The historian of nature does not deal with periods of five centuries, like the Arab of the thirteenth century mentioned in the legend related a moment ago. Ten times this period would scarcely suffice to modify, sensibly, the configuration of the land, for five thousand years are but a ripple on the ocean of time. It is by tens of thousands of years that one must reckon if one would see continents sink below the level of seas, and new territories emerging into the sunlight, as the result of the secular changes in the level of the earth’s crust, whose thickness and density varies from place to place, and whose weight, resting upon the still plastic and mobile interior, causes vast areas to oscillate. A slight disturbance of the equilibrium, an insignificant dip of the scales, a change of less than a hundred meters, often, in the length of the earth’s diameter of twelve thousand kilometers, is sufficient to transform the surface of the world.
And if we examine the ensemble of the history of the earth, by periods of one hundred thousand years, for example, we see, that in ten of these great epochs, that is, in a million years, the surface of the globe has been many times transformed.
If we advance into the future a period of one or two million years, we witness a vast flux and reflux of life and things. How many times in this period of ten or twenty thousand centuries, how many times have the waves of the sea covered the former dwelling-places of man! How many times the earth has emerged anew, fresh and regenerated, from the abysses of the ocean! In primitive times, when the still warm and liquid planet was covered only by a thin shell, cooling on the surface of the burning ocean within, these changes took place brusquely, by sudden breaking down of natural barriers, earthquakes, volcanic eruptions, and the uprising of mountain ranges. Later, as this superficial crust grew thicker and became consolidated, these transformations were more gradual; the slow contraction of the earth had led to the formation of hollow spaces within the solid envelope, to the falling in of portions of this envelope upon the liquid nucleus, and finally to oscillating movements which had changed the profile of the continents. Later still, insensible modifications had been produced by external agents; on the one hand the rivers, constantly carrying to their mouths the débris of the mountains, had filled up the depths of the sea and slowly increased the area of the dry land, making in time inland cities of ancient seaports; and on the other hand, the action of the waves and of storms, constantly eating away the shores, had increased the area of the ocean at the expense of the dry land. Ceaselessly the geographical configuration of the shore had changed. For the historian our planet had become another world. Everything had changed: continents, seas, shores, races, languages, customs, body and mind, sentiments, ideas—everything.

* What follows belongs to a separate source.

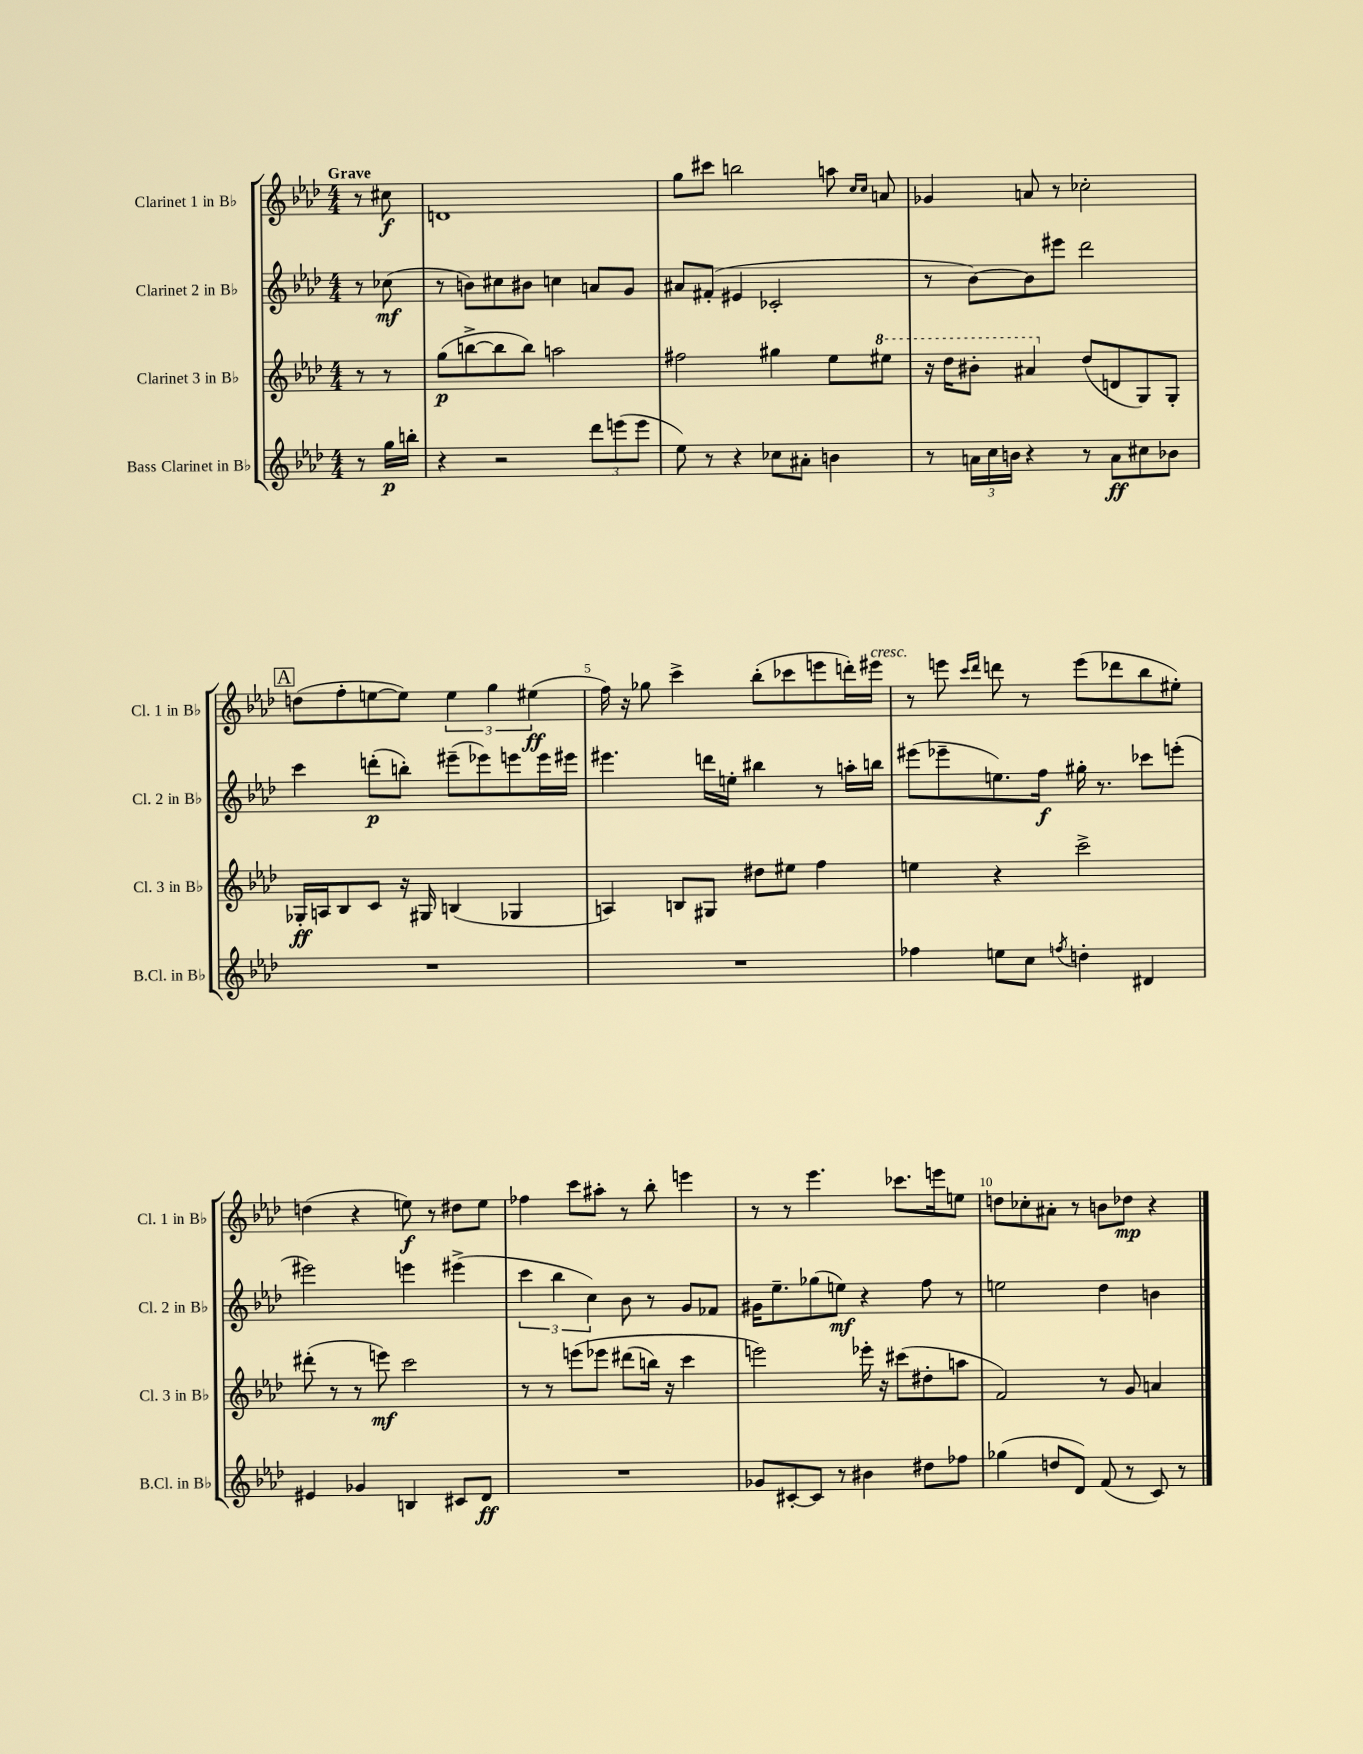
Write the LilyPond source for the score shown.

France beneath the waves, the bottom of the Atlantic in the light of the sun, a portion of the United States gone, a continent in the place of Oceanica, China submerged; death where was life, and life where was death; and everywhere sunk into eternal oblivion all which had once constituted the glory and greatness of nations. If today one of us should emigrate to Mars, he would find himself more at home than if, after the lapse of these future ages, he should return to the earth.